The issue right now is to know the different types of hair dyes that can be used and what they contain.
Not all hair colours are created equally and each serves a different purpose. Understanding the components of hair dye is vital to a successful colouring job. So if you are going to dye your hair, which type should you choose?
1. Temporal Dye
Usually, most people aren’t so sure they want to explore some colours in their hair. They aren’t sure of how it would look and how long they want it to last in their hair. If you fall under this group of people then this dye is yours. Temporary hair colours serve more to make a fashion statement than to actually dye the hair if you know what we mean.
Temporary hair dyes do not contain peroxide or ammonia, so there is no colour-lifting involved when these dyes are applied to the hair.
Temporary dyes consist of compounds having large sized molecules (larger than semi-permanent dyes).
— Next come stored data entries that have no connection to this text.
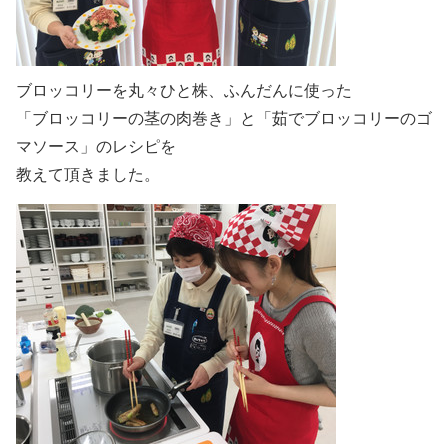
ブロッコリーを丸々ひと株、ふんだんに使った
「ブロッコリーの茎の肉巻き」と「茹でブロッコリーのゴ
マソース」のレシピを
教えて頂きました。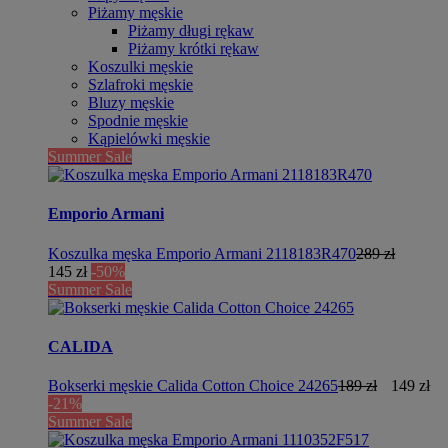
Piżamy męskie
Piżamy długi rękaw
Piżamy krótki rękaw
Koszulki męskie
Szlafroki męskie
Bluzy męskie
Spodnie męskie
Kąpielówki męskie
Summer Sale
Emporio Armani
Koszulka męska Emporio Armani 2118183R470
289 zł
145 zł
-50%
Summer Sale
CALIDA
Bokserki męskie Calida Cotton Choice 24265
189 zł
149 zł
-21%
Summer Sale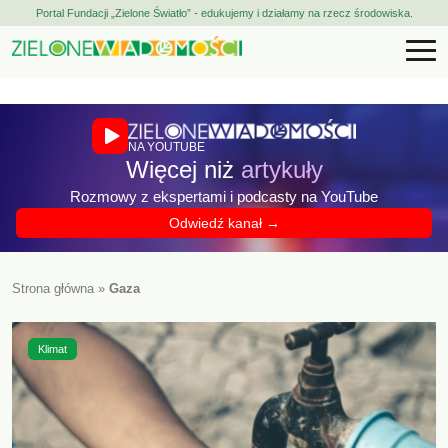
Portal Fundacji „Zielone Światło” - edukujemy i działamy na rzecz środowiska.
NA YOUTUBE
Więcej niż
artykuły
Rozmowy z ekspertami i podcasty na YouTube
Odwiedź kanał →
Strona główna
»
Gaza
Klimat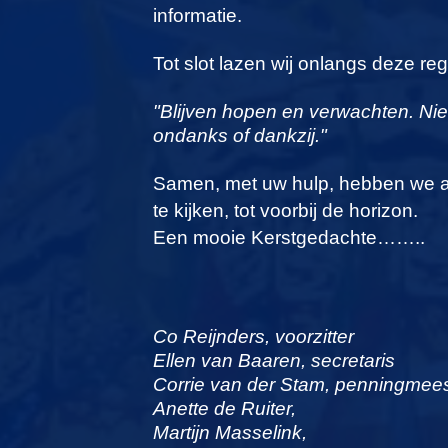
informatie.
Tot slot lazen wij onlangs deze reg
"Blijven hopen en verwachten. Niet
ondanks of dankzij."
Samen, met uw hulp, hebben we al
te kijken, tot voorbij de horizon.
Een mooie Kerstgedachte……..
Co Reijnders, voorzitter
Ellen van Baaren, secretaris
Corrie van der Stam, penningmees
Anette de Ruiter,
Martijn Masselink,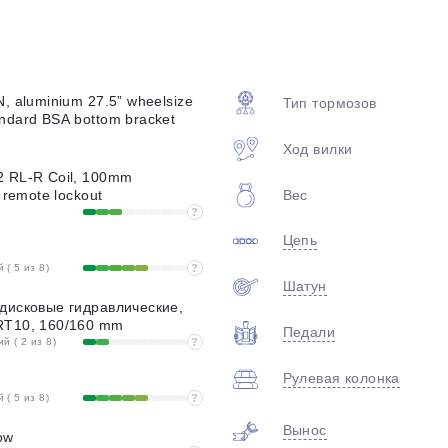
plait.ru
, aluminium 27.5” wheelsize
Тип тормозов
ndard BSA bottom bracket
Ход вилки
2 RL-R Coil, 100mm
Вес
 remote lockout
?
Цепь
раз в 2 недели
( 5 из 8)
?
Шатун
дисковые гидравлические,
RT10, 160/160 mm
Педали
 ( 2 из 8)
?
Рулевая колонка
( 5 из 8)
?
Вынос
ow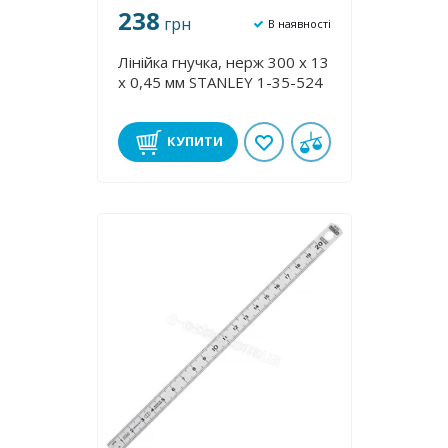
238
грн
В наявності
Лінійка гнучка, нерж 300 x 13
x 0,45 мм STANLEY 1-35-524
КУПИТИ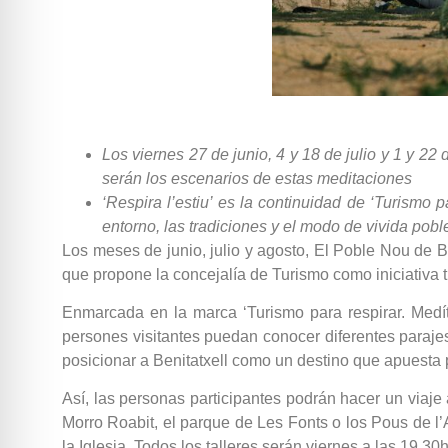
Los viernes 27 de junio, 4 y 18 de julio y 1 y 22
serán los escenarios de estas meditaciones
‘Respira l’estiu’ es la continuidad de ‘Turismo p
entorno, las tradiciones y el modo de vivida pobl
Los meses de junio, julio y agosto, El Poble Nou de Be
que propone la concejalía de Turismo como iniciativa t
Enmarcada en la marca ‘Turismo para respirar. Medít
persones visitantes puedan conocer diferentes paraj
posicionar a Benitatxell como un destino que apuesta po
Así, las personas participantes podrán hacer un viaje 
Morro Roabit, el parque de Les Fonts o los Pous de l’Ab
la Iglesia. Todos los talleres serán viernes a las 19.30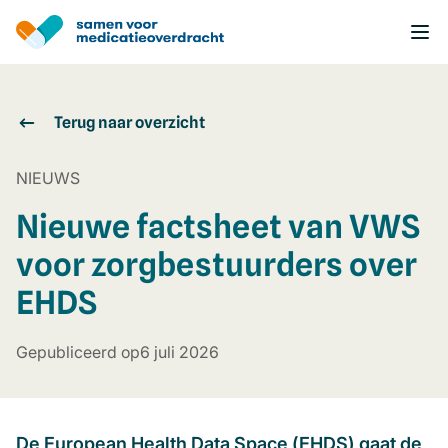
Overslaan
en
naar
de
inhoud
gaan
Terug naar overzicht
NIEUWS
Nieuwe factsheet van VWS
voor zorgbestuurders over
EHDS
Gepubliceerd op
6 juli 2026
De European Health Data Space (EHDS) gaat de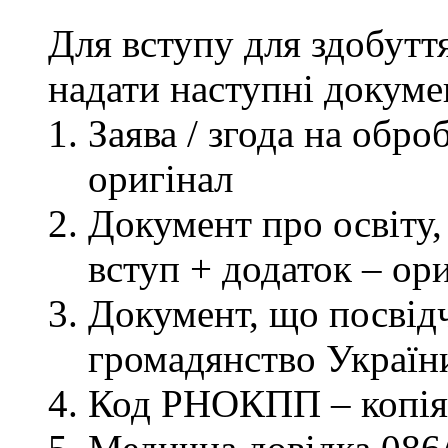
Для вступу для здобутт
надати наступні докуме
Заява / згода на обр
оригінал
Документ про освіту, 
вступ + додаток – ор
Документ, що посвідч
громадянство України
Код РНОКПП – копія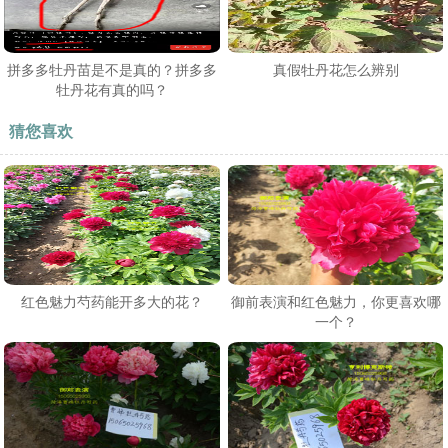
拼多多牡丹苗是不是真的？拼多多
真假牡丹花怎么辨别
牡丹花有真的吗？
猜您喜欢
红色魅力芍药能开多大的花？
御前表演和红色魅力，你更喜欢哪
一个？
Due to their large size, the colour does not penetrate the hair shaft. Instead, the colour just sits outside the hair shaft, very close to the hair surface.
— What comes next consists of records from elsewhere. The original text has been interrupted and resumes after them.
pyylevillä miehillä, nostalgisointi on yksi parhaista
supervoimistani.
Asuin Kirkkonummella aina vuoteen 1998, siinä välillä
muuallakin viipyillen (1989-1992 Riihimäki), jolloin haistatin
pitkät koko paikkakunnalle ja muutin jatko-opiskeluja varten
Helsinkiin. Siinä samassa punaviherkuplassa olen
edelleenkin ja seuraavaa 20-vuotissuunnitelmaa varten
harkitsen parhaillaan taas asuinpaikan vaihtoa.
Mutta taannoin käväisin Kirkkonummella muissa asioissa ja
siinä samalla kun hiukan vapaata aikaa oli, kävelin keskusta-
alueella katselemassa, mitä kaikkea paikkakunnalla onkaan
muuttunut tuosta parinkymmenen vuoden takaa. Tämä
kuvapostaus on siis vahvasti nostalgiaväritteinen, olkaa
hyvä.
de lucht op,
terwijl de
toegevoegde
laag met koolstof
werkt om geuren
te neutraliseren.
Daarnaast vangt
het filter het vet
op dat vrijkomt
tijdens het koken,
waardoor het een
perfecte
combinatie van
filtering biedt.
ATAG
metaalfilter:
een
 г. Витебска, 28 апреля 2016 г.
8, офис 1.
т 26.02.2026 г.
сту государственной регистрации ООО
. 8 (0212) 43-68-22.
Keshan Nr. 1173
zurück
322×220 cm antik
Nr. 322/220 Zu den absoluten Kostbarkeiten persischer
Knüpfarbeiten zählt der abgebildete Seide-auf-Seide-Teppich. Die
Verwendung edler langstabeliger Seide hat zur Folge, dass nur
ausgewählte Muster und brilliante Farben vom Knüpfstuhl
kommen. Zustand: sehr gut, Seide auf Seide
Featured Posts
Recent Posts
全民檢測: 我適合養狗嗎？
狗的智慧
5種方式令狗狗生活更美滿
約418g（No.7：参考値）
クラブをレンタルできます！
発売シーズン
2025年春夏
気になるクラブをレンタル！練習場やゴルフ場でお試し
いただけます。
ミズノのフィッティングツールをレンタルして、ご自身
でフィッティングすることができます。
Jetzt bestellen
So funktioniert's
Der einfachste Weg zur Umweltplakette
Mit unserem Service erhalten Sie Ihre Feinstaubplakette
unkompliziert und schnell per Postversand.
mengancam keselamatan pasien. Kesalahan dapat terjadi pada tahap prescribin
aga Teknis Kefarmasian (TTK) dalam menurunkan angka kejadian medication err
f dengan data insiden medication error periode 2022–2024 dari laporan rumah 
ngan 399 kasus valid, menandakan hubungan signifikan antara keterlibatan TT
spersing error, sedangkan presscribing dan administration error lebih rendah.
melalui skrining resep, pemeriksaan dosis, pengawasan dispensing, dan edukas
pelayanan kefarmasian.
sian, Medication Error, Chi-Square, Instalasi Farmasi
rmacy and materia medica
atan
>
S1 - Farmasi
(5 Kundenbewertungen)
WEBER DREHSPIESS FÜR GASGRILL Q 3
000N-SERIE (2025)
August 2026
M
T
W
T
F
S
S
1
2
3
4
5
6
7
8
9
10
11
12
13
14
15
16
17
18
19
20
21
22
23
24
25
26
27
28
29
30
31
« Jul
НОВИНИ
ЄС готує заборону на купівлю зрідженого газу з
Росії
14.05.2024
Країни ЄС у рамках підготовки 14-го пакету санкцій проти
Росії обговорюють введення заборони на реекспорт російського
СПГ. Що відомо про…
Such a colour can be washed out within one shampooing. But, on poor quality porous hair, even temporary dyes may get absorbed deeper and may stay longer. However, after repeated washes, the colour may lighten considerably since its first application.
2. Semi-permanent Dye
If you’re ready to take that temporary look a little further, semi-permanent hair colour will do just the trick.
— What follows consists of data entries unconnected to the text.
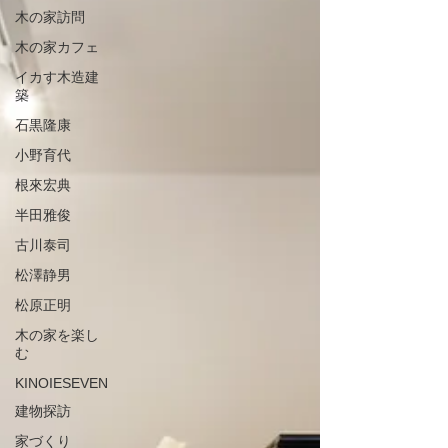
木の家訪問
木の家カフェ
イカす木造建
築
石黒隆康
小野育代
根來宏典
半田雅俊
古川泰司
松澤静男
松原正明
木の家を楽し
む
KINOIESEVEN
建物探訪
家づくり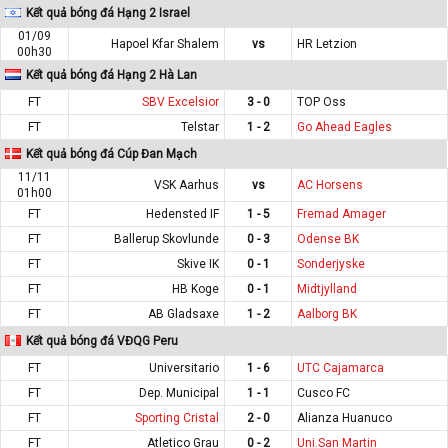
Kết quả bóng đá Hạng 2 Israel
01/09
Hapoel Kfar Shalem
vs
HR Letzion
00h30
Kết quả bóng đá Hạng 2 Hà Lan
FT
SBV Excelsior
3 - 0
TOP Oss
FT
Telstar
1 - 2
Go Ahead Eagles
Kết quả bóng đá Cúp Đan Mạch
11/11
VSK Aarhus
vs
AC Horsens
01h00
FT
Hedensted IF
1 - 5
Fremad Amager
FT
Ballerup Skovlunde
0 - 3
Odense BK
FT
Skive IK
0 - 1
Sonderjyske
FT
HB Koge
0 - 1
Midtjylland
FT
AB Gladsaxe
1 - 2
Aalborg BK
Kết quả bóng đá VĐQG Peru
FT
Universitario
1 - 6
UTC Cajamarca
FT
Dep. Municipal
1 - 1
Cusco FC
FT
Sporting Cristal
2 - 0
Alianza Huanuco
FT
Atletico Grau
0 - 2
Uni.San Martin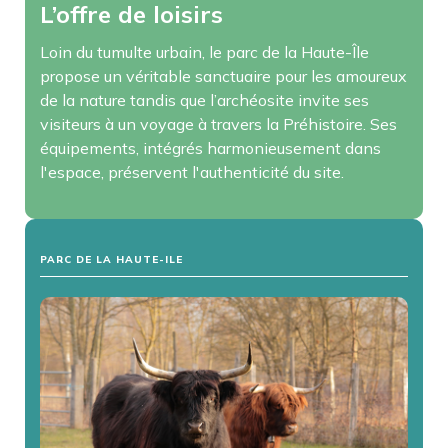
L’offre de loisirs
Loin du tumulte urbain, le parc de la Haute-Île
propose un véritable sanctuaire pour les amoureux
de la nature tandis que l’archéosite invite ses
visiteurs à un voyage à travers la Préhistoire. Ses
équipements, intégrés harmonieusement dans
l'espace, préservent l'authenticité du site.
PARC DE LA HAUTE-ILE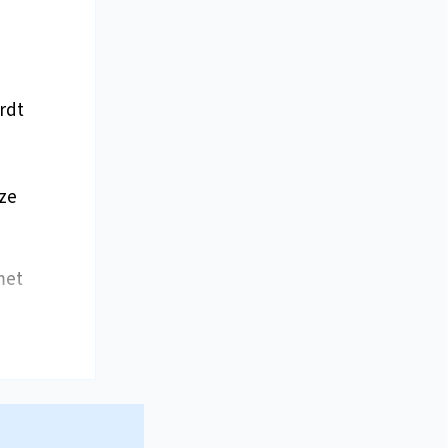
rdt
eze
met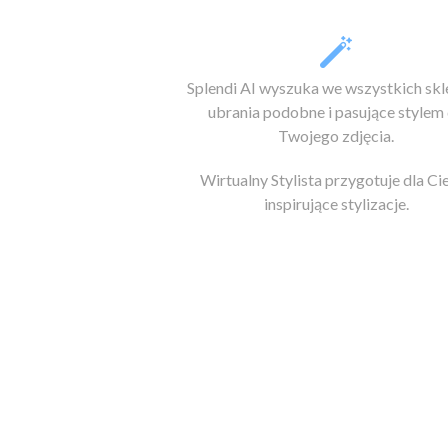
Splendi AI wyszuka we wszystkich sk
ubrania podobne i pasujące stylem
Twojego zdjęcia.
Wirtualny Stylista przygotuje dla Ci
inspirujące stylizacje.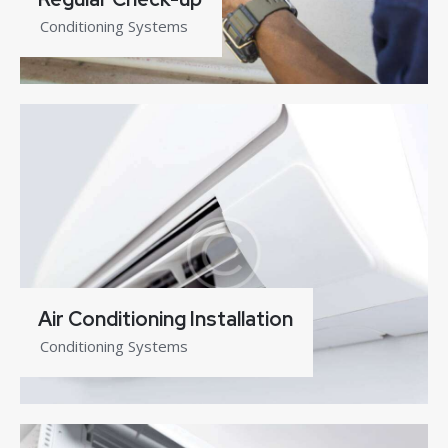
Conditioning Systems
Air Conditioning Installation
Conditioning Systems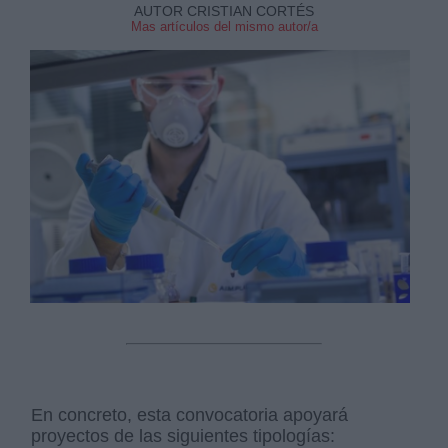
AUTOR CRISTIAN CORTÉS
Mas artículos del mismo autor/a
En concreto, esta convocatoria apoyará
proyectos de las siguientes tipologías: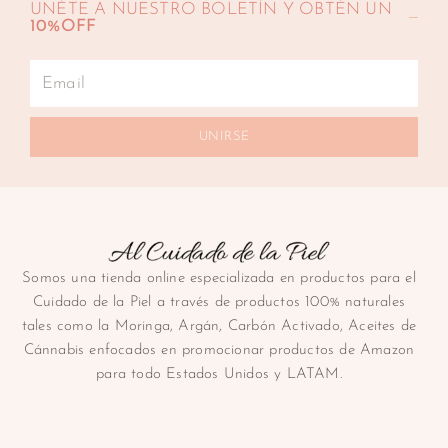
UNÉTE A NUESTRO BOLETÍN Y OBTÉN UN
10%OFF
UNIRSE
Somos una tienda online especializada en productos para el
Cuidado de la Piel a través de productos 100% naturales
tales como la Moringa, Argán, Carbón Activado, Aceites de
Cánnabis enfocados en promocionar productos de Amazon
para todo Estados Unidos y LATAM.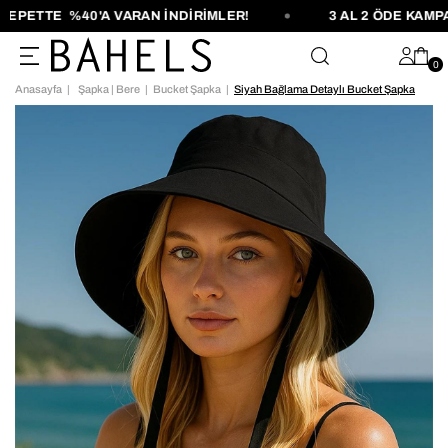
PETTE %40'A VARAN İNDİRİMLER!
3 AL 2 ÖDE KAMPAN
0
Anasayfa
Şapka | Bere
Bucket Şapka
Siyah Bağlama Detaylı Bucket Şapka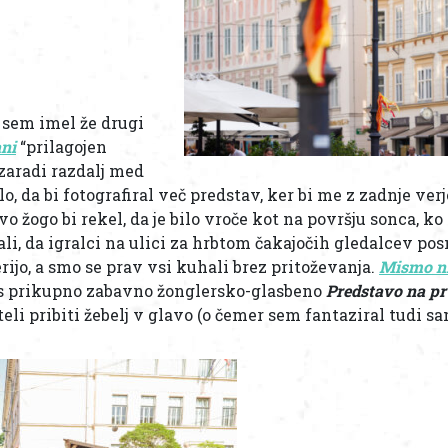
 sem imel že drugi
ani
“prilagojen
 zaradi razdalj med
šlo, da bi fotografiral več predstav, ker bi me z zadnje ver
vo žogo bi rekel, da je bilo vroče kot na površju sonca, k
li, da igralci na ulici za hrbtom čakajočih gledalcev po
rijo, a smo se prav vsi kuhali brez pritoževanja.
Mismo n
i s prikupno zabavno žonglersko-glasbeno
Predstavo na p
eli pribiti žebelj v glavo (o čemer sem fantaziral tudi sa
Semi-Permanent dyes contain smaller particles than temporary colour, so it more easily seeps into the hair shaft. However, since semi-permanent dyes contain only the smallest concentrations of peroxide and ammonia (or sometimes none at all), this colour may last considerably more than temporary colour.
Like the Temporal Dye, if your hair is thin it could retain semi-permanent colour more.
3. Permanent Dye
Permanent hair dyes are also known as “oxidation”. This is because an oxidizer (such as hydrogen peroxide) and ammonia are mixed with the colouring agent before application. Permanent dyes don’t have to be applied as often as semi-permanent or temporary colours.
Permanent hair dye contains a much higher concentration of peroxide and ammonia. Though this colour will fade slightly over time, the overall effect is permanent. The high concentration of peroxide manages to lift the base colour considerably. The colour of the hair is then supplemented by whatever shade of colour particles you may choose.
So now that you have this information, we hope you’ll be triggered enough to try a new look. Go crazy! Get lime green hair, grey hair or even purple hair! Why? Because you can and it may not affect your hair that badly (depending of course on the way you treat your hair afterwards, the type of hair dye used and the condition of the hair before the dye was used in it).